(Body or hand keypoint data)

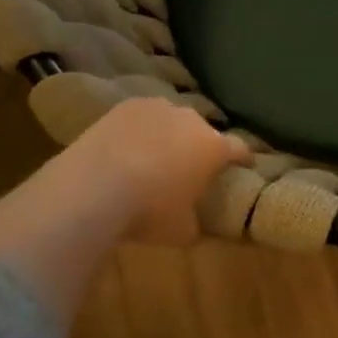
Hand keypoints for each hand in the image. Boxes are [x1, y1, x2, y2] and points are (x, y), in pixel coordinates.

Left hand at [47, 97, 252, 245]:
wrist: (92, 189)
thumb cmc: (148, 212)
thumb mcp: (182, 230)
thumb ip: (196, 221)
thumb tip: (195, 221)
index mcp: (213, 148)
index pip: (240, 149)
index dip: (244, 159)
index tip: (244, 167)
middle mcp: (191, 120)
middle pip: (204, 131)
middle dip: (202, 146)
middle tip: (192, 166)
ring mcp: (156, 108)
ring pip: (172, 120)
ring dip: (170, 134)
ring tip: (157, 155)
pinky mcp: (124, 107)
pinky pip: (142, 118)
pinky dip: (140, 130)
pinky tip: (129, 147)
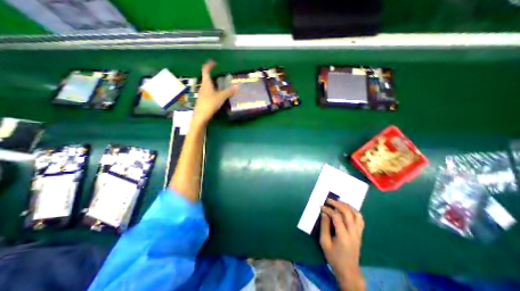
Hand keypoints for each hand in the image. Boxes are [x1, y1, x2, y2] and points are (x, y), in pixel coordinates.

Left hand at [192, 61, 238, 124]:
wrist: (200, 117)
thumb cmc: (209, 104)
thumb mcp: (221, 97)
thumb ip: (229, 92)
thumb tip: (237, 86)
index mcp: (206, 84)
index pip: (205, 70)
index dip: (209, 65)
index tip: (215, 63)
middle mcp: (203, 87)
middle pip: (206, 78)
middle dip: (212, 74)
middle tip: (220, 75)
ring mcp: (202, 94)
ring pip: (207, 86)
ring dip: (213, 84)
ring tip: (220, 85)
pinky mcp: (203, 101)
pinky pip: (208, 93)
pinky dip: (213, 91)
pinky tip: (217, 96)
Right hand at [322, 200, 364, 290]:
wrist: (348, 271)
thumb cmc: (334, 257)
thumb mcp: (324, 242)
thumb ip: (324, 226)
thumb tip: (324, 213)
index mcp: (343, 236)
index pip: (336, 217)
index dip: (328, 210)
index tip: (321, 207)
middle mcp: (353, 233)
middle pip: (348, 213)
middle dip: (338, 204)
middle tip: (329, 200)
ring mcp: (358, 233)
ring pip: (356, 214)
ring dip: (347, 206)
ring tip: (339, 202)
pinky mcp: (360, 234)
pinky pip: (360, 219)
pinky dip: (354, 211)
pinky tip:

THE TASK
What you return should be the entries from above, unchanged and without their images.

RESPONSE BOX
Hand keypoints for each hand in the image. Boxes are [x1, y1, x2, y2] and points are (x, y), in pixel coordinates.

Left hand at [47, 97, 252, 245]:
wrist: (92, 189)
thumb cmc: (148, 212)
thumb mcp: (182, 230)
thumb ip: (196, 221)
thumb tip: (195, 221)
index mcp: (213, 148)
index pip: (240, 149)
index dip: (244, 159)
index tip: (244, 167)
middle mcp: (191, 120)
middle pip: (204, 131)
middle dip: (202, 146)
middle tip: (192, 166)
ring mcp: (156, 108)
ring pip: (172, 120)
ring dip: (170, 134)
ring tip: (157, 155)
pinky mcp: (124, 107)
pinky pip: (142, 118)
pinky dip: (140, 130)
pinky tip: (129, 147)
Hand keypoints for each hand in the image. Boxes are [x1, y1, x2, y2] and points are (x, y), in pixel coordinates.

Left hand at [192, 61, 238, 124]:
wrist: (200, 117)
thumb cmc: (209, 104)
thumb mcp: (221, 97)
thumb ip: (229, 92)
thumb tip: (237, 86)
index mcp: (206, 84)
index pip: (205, 70)
index dip: (209, 65)
index tip: (215, 63)
middle mcp: (203, 87)
middle pip: (206, 78)
middle dip: (212, 74)
middle tip: (220, 75)
ring mcp: (202, 94)
ring pip: (207, 86)
ring dip: (213, 84)
ring tip: (220, 85)
pinky mcp: (203, 101)
pinky pip: (208, 93)
pinky dip: (213, 91)
pinky tip: (217, 96)
Right hand at [322, 200, 364, 290]:
wrist: (348, 271)
thumb cmc: (334, 257)
thumb mcp: (324, 242)
thumb ip: (324, 226)
thumb tip: (324, 213)
index mcp: (343, 236)
index pip: (336, 217)
index dip: (328, 210)
index tip: (321, 207)
middle mcp: (353, 233)
middle pip: (348, 213)
middle dip: (338, 204)
middle tip: (329, 200)
ring mcp: (358, 233)
ring pip: (356, 214)
ring dip: (347, 206)
ring tip: (339, 202)
pinky mcp: (360, 234)
pinky pip: (360, 219)
pinky dip: (354, 211)
pinky tip:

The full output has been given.